The experience of Jason Haye (“UCS ‘unhealthy for a black student’: graduate”, News, 28 August) is an unusual one, linked to a one-off incident. But it also raises a serious issue about higher education culture in general.
The fact is that students from ethnic minority backgrounds are less likely to receive university offers and perform less well in degree outcomes and in gaining graduate employment.
Work by the National Union of Students and University Alliance has highlighted how students from “non-traditional” backgrounds struggle with a dominant white middle-class culture.
The sector may have been “modernised”, but the culture of university life has stayed largely untouched. As a result, students who don’t fit the mould feel that they need to change something in themselves: who they are; how they act; their spending; their aspirations. Higher education needs to celebrate and not endure diversity.

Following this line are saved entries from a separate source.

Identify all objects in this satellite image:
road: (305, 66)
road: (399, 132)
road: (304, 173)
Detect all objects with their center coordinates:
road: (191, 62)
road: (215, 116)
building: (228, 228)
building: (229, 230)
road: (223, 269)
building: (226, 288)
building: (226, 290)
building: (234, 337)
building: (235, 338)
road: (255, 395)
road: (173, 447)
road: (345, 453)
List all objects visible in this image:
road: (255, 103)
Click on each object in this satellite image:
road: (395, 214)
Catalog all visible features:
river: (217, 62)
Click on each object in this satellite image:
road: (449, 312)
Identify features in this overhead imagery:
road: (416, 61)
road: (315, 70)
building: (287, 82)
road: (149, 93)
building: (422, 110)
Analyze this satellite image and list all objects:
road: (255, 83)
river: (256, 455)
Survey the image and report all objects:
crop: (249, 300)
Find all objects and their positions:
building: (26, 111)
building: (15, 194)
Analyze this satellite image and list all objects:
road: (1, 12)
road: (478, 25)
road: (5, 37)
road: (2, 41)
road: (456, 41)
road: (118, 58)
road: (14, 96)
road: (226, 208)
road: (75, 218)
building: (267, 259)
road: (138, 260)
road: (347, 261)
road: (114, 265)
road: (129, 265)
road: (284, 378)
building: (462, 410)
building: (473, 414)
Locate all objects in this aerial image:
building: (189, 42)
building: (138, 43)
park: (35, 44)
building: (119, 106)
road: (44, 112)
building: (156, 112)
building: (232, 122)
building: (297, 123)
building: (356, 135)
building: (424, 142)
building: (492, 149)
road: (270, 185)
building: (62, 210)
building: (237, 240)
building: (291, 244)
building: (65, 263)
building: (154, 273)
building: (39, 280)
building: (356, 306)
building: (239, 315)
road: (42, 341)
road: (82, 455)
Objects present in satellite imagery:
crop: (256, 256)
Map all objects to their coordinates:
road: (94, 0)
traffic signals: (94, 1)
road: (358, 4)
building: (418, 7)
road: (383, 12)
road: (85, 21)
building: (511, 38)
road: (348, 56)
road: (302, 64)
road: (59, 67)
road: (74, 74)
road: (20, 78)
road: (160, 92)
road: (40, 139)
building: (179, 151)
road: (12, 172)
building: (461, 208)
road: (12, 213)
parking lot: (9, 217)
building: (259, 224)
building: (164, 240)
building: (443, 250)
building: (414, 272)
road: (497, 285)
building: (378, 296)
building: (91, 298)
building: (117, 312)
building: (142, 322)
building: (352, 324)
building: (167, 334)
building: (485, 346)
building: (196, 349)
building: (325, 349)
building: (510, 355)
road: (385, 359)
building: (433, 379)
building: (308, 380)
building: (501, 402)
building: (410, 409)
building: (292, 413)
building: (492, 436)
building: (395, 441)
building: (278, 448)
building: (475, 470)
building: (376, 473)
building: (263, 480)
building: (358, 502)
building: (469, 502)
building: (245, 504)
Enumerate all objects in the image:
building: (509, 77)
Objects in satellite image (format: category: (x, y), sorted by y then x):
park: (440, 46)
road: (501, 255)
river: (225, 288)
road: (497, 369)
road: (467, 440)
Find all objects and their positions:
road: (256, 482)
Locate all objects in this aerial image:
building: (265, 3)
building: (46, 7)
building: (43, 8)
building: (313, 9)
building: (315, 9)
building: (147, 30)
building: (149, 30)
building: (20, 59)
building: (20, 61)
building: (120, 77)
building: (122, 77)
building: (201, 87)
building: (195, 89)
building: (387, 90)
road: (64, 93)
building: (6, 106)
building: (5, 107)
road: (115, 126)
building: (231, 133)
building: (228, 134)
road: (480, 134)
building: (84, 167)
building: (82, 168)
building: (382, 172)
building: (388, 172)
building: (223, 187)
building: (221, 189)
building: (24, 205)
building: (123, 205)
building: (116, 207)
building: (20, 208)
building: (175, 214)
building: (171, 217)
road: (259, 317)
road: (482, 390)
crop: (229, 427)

Increasingly, employers don’t want a standard graduate. Keep putting the same kind of recruits in and you’re not going to get the innovation you want. You’re also not going to be able to provide a service to or work with a more diverse bunch of customers and partners. This is why the traditional graduate employers such as PwC have a higher apprenticeship scheme.
In practical terms, more attention needs to be given to the barriers to non-traditional students and what can make university an uncomfortable and unrewarding experience for some – the physical environment, the language used – and to giving back more control to students from different backgrounds in terms of providing more choice over how they demonstrate their capabilities and individual skills.
If the higher education sector is to contribute effectively to the bold aspirations for social mobility outlined in the Milburn report, a new mindset is required.